Selected text -

--- START ---

Last modified March 13, 2023
The Giant Swarm Azure architecture
The Giant Swarm Platform consists of various components. They can be categorized into three areas: infrastructure, operations, and applications.
For managing all the infrastructure we run a management cluster per cloud and region where you want to run your workloads. From that management cluster you can spin up as many individual Kubernetes clusters, called workload clusters, as you want. Our operations team works to keep all cluster components healthy, while we release new versions with new features and patches. On top of that Giant Swarm offers a curated catalog with common Cloud Native tools that helps with monitoring, security, or API management. Customers can leverage those while we carry the burden of maintaining and keep them up to date.
When it comes to planning and designing your cluster architecture and its adaption to our infrastructure requirements, there are many moving parts to consider. Based on our experience with various customers over the last 6 years, we have gathered best practices and general advice to help with some of the initial critical decisions.
As we are fully convinced of Kubernetes as a platform for building platforms, we built all our management clusters based on Kubernetes. The initial deployment entails the creation of that management cluster in a defined cloud provider region. After the management cluster is ready we deploy all our automation taking advantage of Kubernetes primitives and using the same philosophy we advocate to our customers.
Giant Swarm leverages the concept of “Operators" to control all resources that clusters need as “Custom Resources”. At the same time customers can also use the Kubernetes Control Plane API to manage their clusters and/or applications.
Giant Swarm’s Azure operator is the product of years of work and we continue to apply our learnings and new functionality to it, as they become available. It is in charge of the provisioning and configuration of all resources needed to make a Kubernetes cluster functional on Azure. This operator runs in the management cluster, conveniently in separate subscription, and needs to reach the Azure API within subscription where you want to deploy your clusters. Thanks to our Multi-Account support, customers can add different Azure subscriptions to our platform and our operator will assume an Service Principle to operate the resources accordingly and spawn clusters into these subscriptions respectively.

--- END ---

Available data -
--- START ---

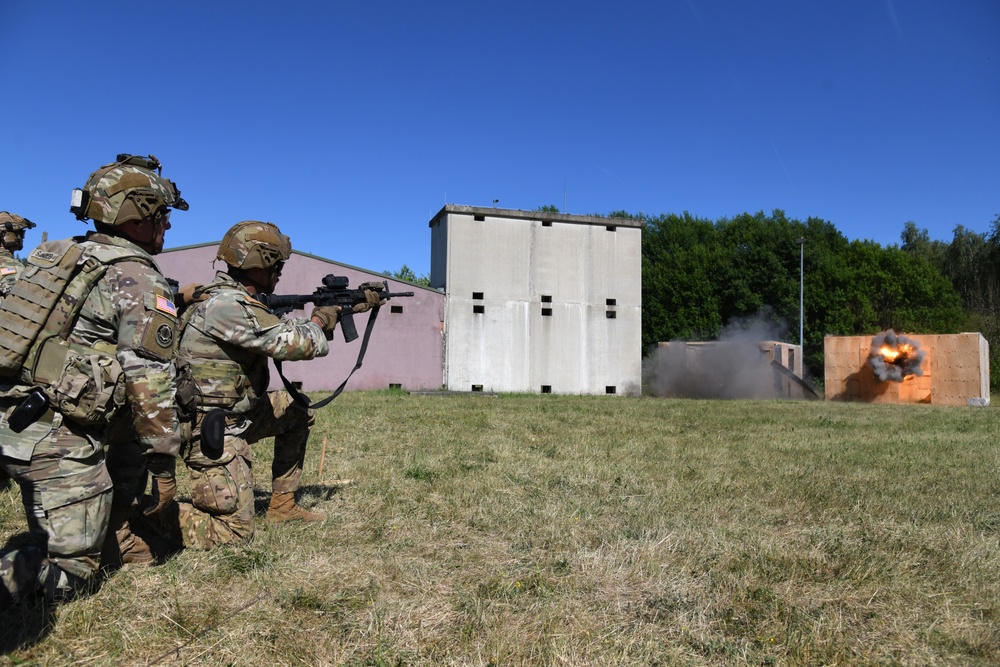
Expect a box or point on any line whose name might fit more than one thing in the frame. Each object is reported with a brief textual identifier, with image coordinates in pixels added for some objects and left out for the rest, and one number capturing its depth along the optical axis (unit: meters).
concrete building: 26.69
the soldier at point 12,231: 6.21
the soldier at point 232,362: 4.30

--- END ---

Exercise requirements -
1. Using the text on the Giant Swarm Azure architecture, answer each of the following briefly:
(a) Into which three areas are the platform's components categorized?
(b) Over how many years of customer experience were the best practices gathered?
(c) Where does the Azure operator run?
2. Carry the text on the Giant Swarm Azure architecture forward from its final sentence, keeping its tone and subject.

Activity answers -
1.
(a) Infrastructure, operations, and applications.
(b) Six years.
(c) In the management cluster, in a separate subscription.

2.
In order to help Customers getting started with our platform, we have crafted an introductory guide on how to configure your Azure subscription. It is important to review and request Resources Quotas and Service Limits on Azure Subscription level in order to be able to spawn machines Azure quotas when creating clusters through our platform. Additionally, we continuously monitor the relevant limits when you are running our platform. We will notify you if a cluster approaches one of these limits, so you can focus on building your applications.
Following the principle of least privilege, we continuously refine the permissions needed for our automation to manage the Azure resources and the permissions given to our support engineers to assist when there is a problem. This is an ongoing process, as this is subject to change. We are constantly tweaking this based on our experience and changes introduced in Azure APIs and we have recently started utilizing the Azure Lighthouse that enables to delegate resources to a different account, making it easier to manage support team from both sides.
Workload segregation and account model
When starting out with our platform many of our customers are at the beginning of their journey to a distributed and highly resilient micro-service architecture. This is often a radically different approach to organizing and managing computing resources. This is mostly about abstracting the complexity of cluster creation and management. It opens up new possibilities on how to isolate applications and access to the infrastructure. The two most common reasons for customers to segregate applications over different clusters and/or accounts are security and separation of concerns.
Once Kubernetes arrived on the scene, the promise of having all your applications in a single cluster seemed invaluable, as container isolation, namespaces, and other Kubernetes features allow you to isolate the workloads. But as time passed several drawbacks were found that discourage this approach. Container isolation is not perfect, in the end workloads still share a kernel and some cluster components that can affect each other. Though it can be mitigated using Role-Based Access Control (RBAC), Network Policies or Pod Security Policies, it requires expertise and knowledge. At the same time, as you continue to add more and more applications into the cluster, the traffic increases. This potentially affects DNS latency, ingress handling, or the attack surface. In addition, having multiple tenants in the cluster increases the possibility to affect each other when a central component is tuned for a specific scenario. Potentially, it can significantly impact the cluster lifecycle, i.e. upgrades, due to the extra effort in communication and planning across various teams.
All of this is not to say that segregation inside a cluster should be avoided but to emphasize that there are considerations that need to be weighed, before deciding on how to group tenants, applications and technical requirements.
Hence, the key is to find the right balance between the new Cloud Native approach and the old school hard isolation.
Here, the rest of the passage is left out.